Rupiah Ditutup Loyo ke Rp18.109 per Dolar AS, Ini Penyebabnya
JAKARTA, iNews.id - Nilai tukar rupiah terhadap dolar AS ditutup melemah pada akhir perdagangan Senin (13/7/2026) menjadi Rp18.109 per dolar AS. Kurs rupiah turun 44 poin atau sekitar 0,24 persen.
Menurut Analis pasar uang, Ibrahim Assuaibi salah satu sentimen datang dari eksternal yakni AS dan Iran telah saling melancarkan serangan rudal dan drone berat, dengan Teheran menargetkan fasilitas AS di negara-negara di seluruh Teluk pada hari Minggu dan mengatakan bahwa mereka telah kembali menutup Selat Hormuz yang vital.

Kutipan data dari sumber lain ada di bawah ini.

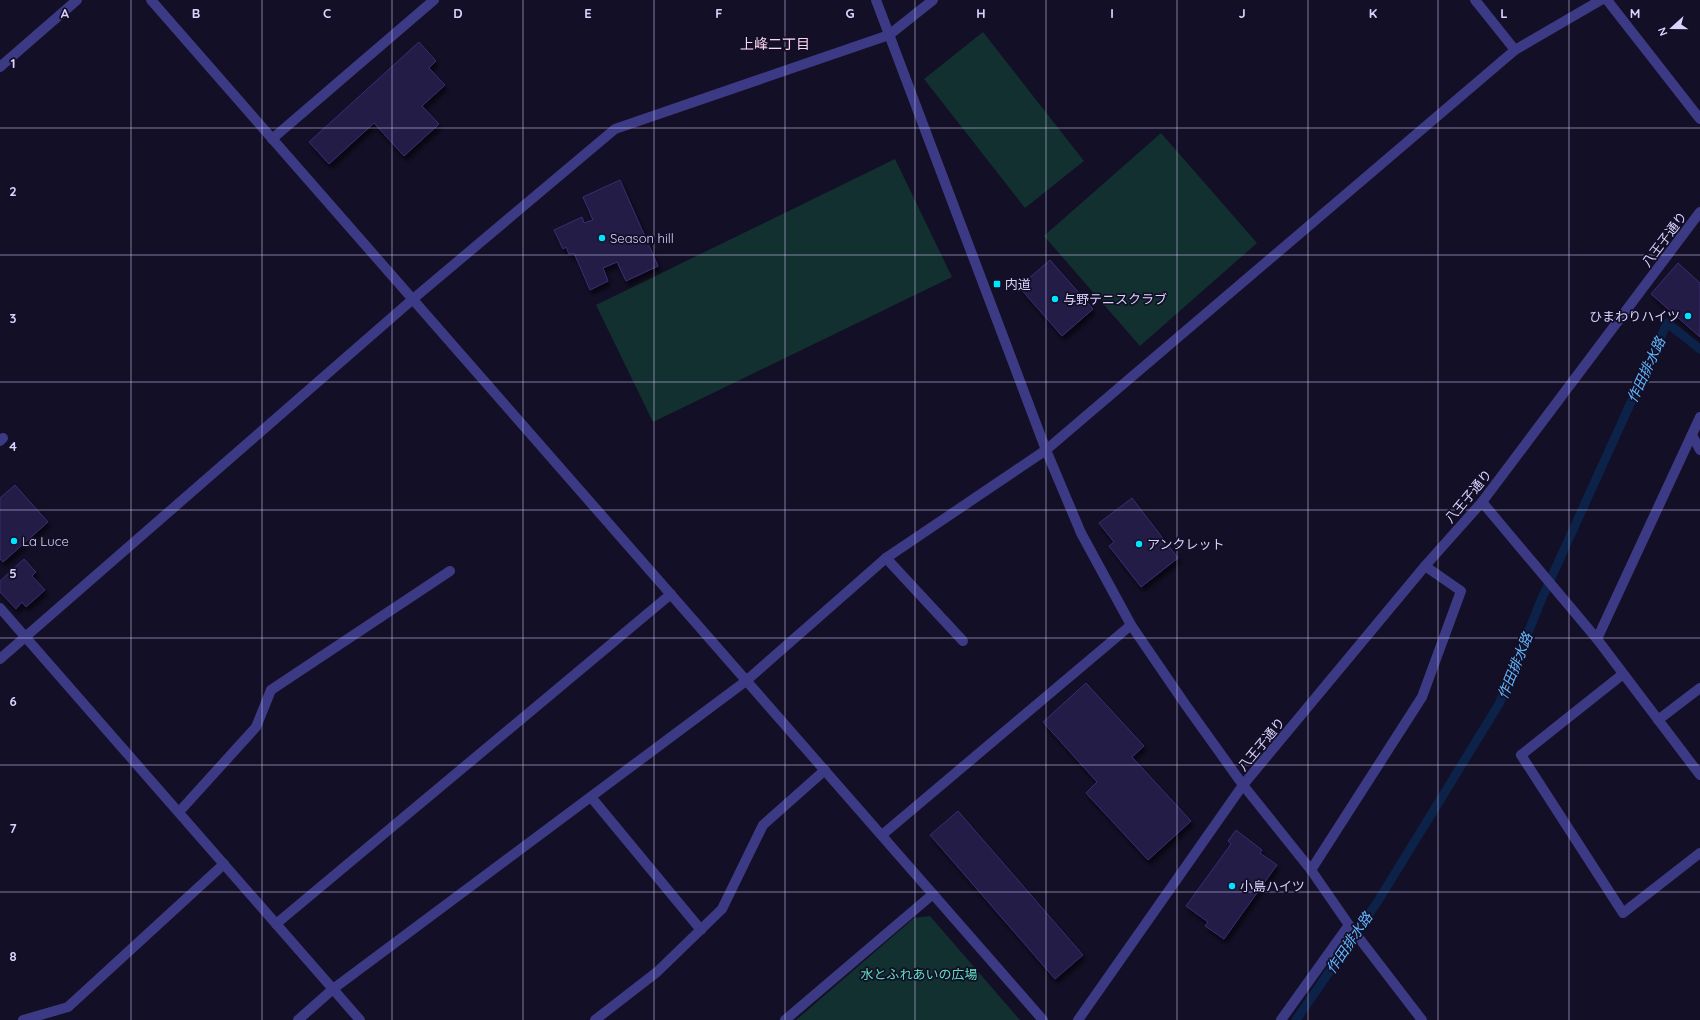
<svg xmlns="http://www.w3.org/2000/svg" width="1700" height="1020" font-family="Quicksand,'Noto Sans JP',sans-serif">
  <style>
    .green { fill: #12302f }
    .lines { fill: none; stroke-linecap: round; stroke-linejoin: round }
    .stream { stroke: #0c2248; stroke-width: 9 }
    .building { fill: #241b47; stroke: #3b2d73; filter: url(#shadow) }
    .minor { stroke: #3d3a85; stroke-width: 10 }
    .grid { fill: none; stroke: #d9d4ff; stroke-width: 1; stroke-opacity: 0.55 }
    .poi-dot { fill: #00e5ff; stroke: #130f26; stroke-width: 1.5 }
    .labels { text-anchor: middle; stroke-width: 3.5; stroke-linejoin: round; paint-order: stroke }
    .poi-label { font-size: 13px; fill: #d9d4ff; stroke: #130f26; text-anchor: start }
    .street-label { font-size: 13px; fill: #d9d4ff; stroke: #130f26 }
    .park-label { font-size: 13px; fill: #5fe0c0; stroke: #130f26 }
    .neighbourhood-label { font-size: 14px; fill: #ffd6f0; stroke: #130f26 }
    .water-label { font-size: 14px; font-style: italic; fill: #62b6ff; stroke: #130f26 }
    .grid-label { font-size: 13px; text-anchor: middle; font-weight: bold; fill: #d9d4ff; stroke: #130f26; stroke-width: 3.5; stroke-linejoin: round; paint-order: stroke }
  </style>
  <defs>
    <filter id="shadow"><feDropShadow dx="2.5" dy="4.5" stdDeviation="2" flood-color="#0009"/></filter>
  </defs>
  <rect width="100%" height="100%" fill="#130f26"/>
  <g class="green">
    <path d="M983,32L1084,161L1025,208L924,79Z"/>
    <path d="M1161,133L1257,243L1140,346L1044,236Z"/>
    <path d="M895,159L952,277L653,422L596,305Z"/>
    <path d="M930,916L1020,1020H796L914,918Z"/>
  </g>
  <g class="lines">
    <path class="stream" d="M1296,1020L1378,901L1499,704L1542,598L1667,323L1700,349"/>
  </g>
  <g class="building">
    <path d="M419,42L436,61L429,68L445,85L422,106L439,124L404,156L374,123L329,164L309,142Z"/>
    <path d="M620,180L658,266L626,281L617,262L603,268L608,281L590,290L574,253L569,254L566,247L563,249L554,230L582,217L584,223L593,220L583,197Z"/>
    <path d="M1050,260L1093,309L1062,336L1019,287Z"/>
    <path d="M1678,263L1700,283V337L1651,294Z"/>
    <path d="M15,485L48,522L3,562L0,559V498Z"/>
    <path d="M1132,498L1178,558L1141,587L1109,546L1114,542L1099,523Z"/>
    <path d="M24,559L36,572L32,576L45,590L26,607L22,602L16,609L0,592V581Z"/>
    <path d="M1086,683L1144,746L1132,757L1191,821L1148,860L1086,793L1097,782L1043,722Z"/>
    <path d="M958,811L1083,955L1055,979L930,835Z"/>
    <path d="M1236,830L1262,850L1260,853L1277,865L1224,939L1205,926L1208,922L1186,906L1231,844L1228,841Z"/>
  </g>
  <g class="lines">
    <g class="minor">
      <path d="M151,0L1043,1020"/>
      <path d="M876,0L1046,450L1081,533L1131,625L1185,704L1243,785L1311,870L1349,925L1422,1020"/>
      <path d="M1475,0L1515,50"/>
      <path d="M1607,0L1700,119"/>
      <path d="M0,67L77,0"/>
      <path d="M272,139L434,0"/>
      <path d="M1692,435L1700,450"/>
      <path d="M0,441L3,438"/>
      <path d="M1482,502L1597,639L1700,775"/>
      <path d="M886,558L963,641"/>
      <path d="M0,608L360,1020"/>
      <path d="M1597,639L1700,417"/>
      <path d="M0,659L413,299L615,129L889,35L933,0"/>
      <path d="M1623,674L1521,755L1623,913L1700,853"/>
      <path d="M1658,720L1700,688"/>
      <path d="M591,797L701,930"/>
      <path d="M179,812L256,727L271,690L450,571"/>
      <path d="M882,835L1131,625"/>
      <path d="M1311,870L1422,697L1461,591L1425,566"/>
      <path d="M276,924L671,594"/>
      <path d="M23,1020L68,1007L224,864"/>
      <path d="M298,1020L333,989L746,681L886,558L1046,450L1515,50L1601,0"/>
      <path d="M595,1020L657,972L722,909L763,825L825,770"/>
      <path d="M785,1020L933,894"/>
      <path d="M1078,1020L1243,785L1425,566L1482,502L1700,212"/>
      <path d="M1281,1020L1349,925"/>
    </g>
  </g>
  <path class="grid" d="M131,0V1020M262,0V1020M392,0V1020M523,0V1020M654,0V1020M785,0V1020M915,0V1020M1046,0V1020M1177,0V1020M1308,0V1020M1438,0V1020M1569,0V1020M0,128H1700M0,255H1700M0,382H1700M0,510H1700M0,638H1700M0,765H1700M0,892H1700"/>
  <g class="poi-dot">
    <circle cx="602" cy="238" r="4"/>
    <rect x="993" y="280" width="8" height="8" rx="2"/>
    <circle cx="1055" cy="299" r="4"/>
    <circle cx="1688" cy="316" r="4"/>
    <circle cx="14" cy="541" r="4"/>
    <circle cx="1139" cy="544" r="4"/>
    <circle cx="1232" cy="886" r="4"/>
  </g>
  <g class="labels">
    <g class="poi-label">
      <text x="610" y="243">Season hill</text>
      <text x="1005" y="289">内道</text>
      <text x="1063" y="304">与野テニスクラブ</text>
      <text x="1680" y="321" text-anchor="end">ひまわりハイツ</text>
      <text x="22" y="546">La Luce</text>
      <text x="1147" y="549">アンクレット</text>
      <text x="1240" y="891">小島ハイツ</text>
    </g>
    <g class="street-label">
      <text transform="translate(1664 239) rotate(-53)" y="5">八王子通り</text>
      <text transform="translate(1468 496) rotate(-50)" y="5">八王子通り</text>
      <text transform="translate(1261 744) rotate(-50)" y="5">八王子通り</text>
    </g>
    <g class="park-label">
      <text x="919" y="979">水とふれあいの広場</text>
    </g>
    <g class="neighbourhood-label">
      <text x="775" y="49">上峰二丁目</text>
    </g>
    <g class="water-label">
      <text transform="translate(1646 370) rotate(-65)" y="5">作田排水路</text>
      <text transform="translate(1515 666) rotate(-68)" y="5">作田排水路</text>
      <text transform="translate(1349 943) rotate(-56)" y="5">作田排水路</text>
    </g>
  </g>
  <g class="grid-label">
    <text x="65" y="18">A</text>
    <text x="196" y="18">B</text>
    <text x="327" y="18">C</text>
    <text x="458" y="18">D</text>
    <text x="588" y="18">E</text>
    <text x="719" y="18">F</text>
    <text x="850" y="18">G</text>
    <text x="981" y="18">H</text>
    <text x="1112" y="18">I</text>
    <text x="1242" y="18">J</text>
    <text x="1373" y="18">K</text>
    <text x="1504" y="18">L</text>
    <text x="1635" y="18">M</text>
    <text x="13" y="68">1</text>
    <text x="13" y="196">2</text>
    <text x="13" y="323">3</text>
    <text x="13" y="451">4</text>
    <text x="13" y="578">5</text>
    <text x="13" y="706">6</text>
    <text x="13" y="833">7</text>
    <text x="13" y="961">8</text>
  </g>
  <g transform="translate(1672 28) rotate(249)" stroke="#130f26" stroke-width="3" paint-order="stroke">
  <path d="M0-3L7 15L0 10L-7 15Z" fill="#d9d4ff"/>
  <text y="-6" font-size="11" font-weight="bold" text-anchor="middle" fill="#d9d4ff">N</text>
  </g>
</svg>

“Kekerasan yang kembali terjadi ini menimbulkan keraguan lebih lanjut tentang masa depan perjanjian sementara AS-Iran yang ditandatangani bulan lalu yang bertujuan untuk membuka kembali selat tersebut dan mengakhiri perang setelah 60 hari negosiasi lebih lanjut,” tulis Ibrahim dalam risetnya.

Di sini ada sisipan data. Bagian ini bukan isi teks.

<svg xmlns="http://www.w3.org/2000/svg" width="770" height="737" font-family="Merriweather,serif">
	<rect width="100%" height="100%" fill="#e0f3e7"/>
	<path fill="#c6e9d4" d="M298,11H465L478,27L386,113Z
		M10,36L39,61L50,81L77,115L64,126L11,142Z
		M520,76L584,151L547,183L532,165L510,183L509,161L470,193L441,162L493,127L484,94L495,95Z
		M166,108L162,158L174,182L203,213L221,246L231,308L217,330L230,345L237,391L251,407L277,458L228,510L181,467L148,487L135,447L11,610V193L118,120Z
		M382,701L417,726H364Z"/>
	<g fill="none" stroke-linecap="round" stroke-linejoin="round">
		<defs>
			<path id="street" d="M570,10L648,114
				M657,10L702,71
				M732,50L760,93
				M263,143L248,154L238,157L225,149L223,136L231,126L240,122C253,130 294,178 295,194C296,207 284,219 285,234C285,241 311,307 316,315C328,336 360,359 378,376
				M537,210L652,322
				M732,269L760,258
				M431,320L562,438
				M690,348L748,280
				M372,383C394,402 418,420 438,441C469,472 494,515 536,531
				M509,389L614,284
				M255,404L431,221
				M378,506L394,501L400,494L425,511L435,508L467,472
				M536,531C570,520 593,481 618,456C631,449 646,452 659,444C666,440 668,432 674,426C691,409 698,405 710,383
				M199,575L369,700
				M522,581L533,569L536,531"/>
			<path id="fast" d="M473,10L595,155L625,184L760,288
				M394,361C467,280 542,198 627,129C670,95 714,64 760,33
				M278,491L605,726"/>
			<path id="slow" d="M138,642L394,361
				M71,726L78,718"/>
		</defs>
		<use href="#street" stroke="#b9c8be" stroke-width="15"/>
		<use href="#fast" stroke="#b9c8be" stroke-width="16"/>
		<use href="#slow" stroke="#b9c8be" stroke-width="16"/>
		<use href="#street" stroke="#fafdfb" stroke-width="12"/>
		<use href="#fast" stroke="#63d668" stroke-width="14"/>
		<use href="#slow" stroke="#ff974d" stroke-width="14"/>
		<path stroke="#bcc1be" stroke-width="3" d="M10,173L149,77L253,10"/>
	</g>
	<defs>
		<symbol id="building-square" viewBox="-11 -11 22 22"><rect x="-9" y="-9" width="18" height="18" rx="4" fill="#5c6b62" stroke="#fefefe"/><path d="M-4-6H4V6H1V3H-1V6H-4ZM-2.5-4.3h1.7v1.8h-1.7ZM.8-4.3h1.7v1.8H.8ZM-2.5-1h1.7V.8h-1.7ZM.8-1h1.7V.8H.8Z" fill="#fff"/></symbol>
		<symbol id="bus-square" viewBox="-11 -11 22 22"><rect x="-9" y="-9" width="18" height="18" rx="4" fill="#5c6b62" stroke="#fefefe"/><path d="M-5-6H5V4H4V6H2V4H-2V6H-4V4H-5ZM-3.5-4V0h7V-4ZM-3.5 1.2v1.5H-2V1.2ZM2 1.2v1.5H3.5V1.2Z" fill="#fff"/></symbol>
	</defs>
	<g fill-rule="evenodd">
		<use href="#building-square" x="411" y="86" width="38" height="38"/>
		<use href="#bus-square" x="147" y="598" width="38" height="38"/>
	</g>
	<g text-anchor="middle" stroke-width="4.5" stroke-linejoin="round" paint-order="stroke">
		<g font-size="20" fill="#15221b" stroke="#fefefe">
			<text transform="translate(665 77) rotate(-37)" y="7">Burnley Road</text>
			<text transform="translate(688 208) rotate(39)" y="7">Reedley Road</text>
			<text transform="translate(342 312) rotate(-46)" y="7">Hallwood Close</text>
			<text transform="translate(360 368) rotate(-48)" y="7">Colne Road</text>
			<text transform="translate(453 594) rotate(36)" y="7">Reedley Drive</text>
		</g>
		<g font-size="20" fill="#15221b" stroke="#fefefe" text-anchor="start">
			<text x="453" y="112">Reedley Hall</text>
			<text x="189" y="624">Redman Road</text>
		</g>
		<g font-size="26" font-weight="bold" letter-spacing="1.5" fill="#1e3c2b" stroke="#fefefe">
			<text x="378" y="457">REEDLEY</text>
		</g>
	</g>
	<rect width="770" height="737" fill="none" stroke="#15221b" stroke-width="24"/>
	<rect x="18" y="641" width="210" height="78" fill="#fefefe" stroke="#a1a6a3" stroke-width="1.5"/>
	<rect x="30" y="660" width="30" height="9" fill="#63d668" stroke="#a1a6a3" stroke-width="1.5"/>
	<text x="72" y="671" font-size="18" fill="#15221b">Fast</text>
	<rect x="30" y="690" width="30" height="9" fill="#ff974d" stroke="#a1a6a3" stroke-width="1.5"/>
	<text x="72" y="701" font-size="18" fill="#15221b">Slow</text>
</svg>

Serangan tersebut merupakan yang terbaru dalam siklus serangan dan serangan balasan karena Iran berupaya untuk menegaskan kendali atas pelayaran melalui Selat Hormuz.
Namun, rentetan serangan tersebut menandai peningkatan kecepatan dan jangkauan. Serangan Iran meluas ke Qatar, mediator dalam pembicaraan gencatan senjata yang belum diserang sejak April.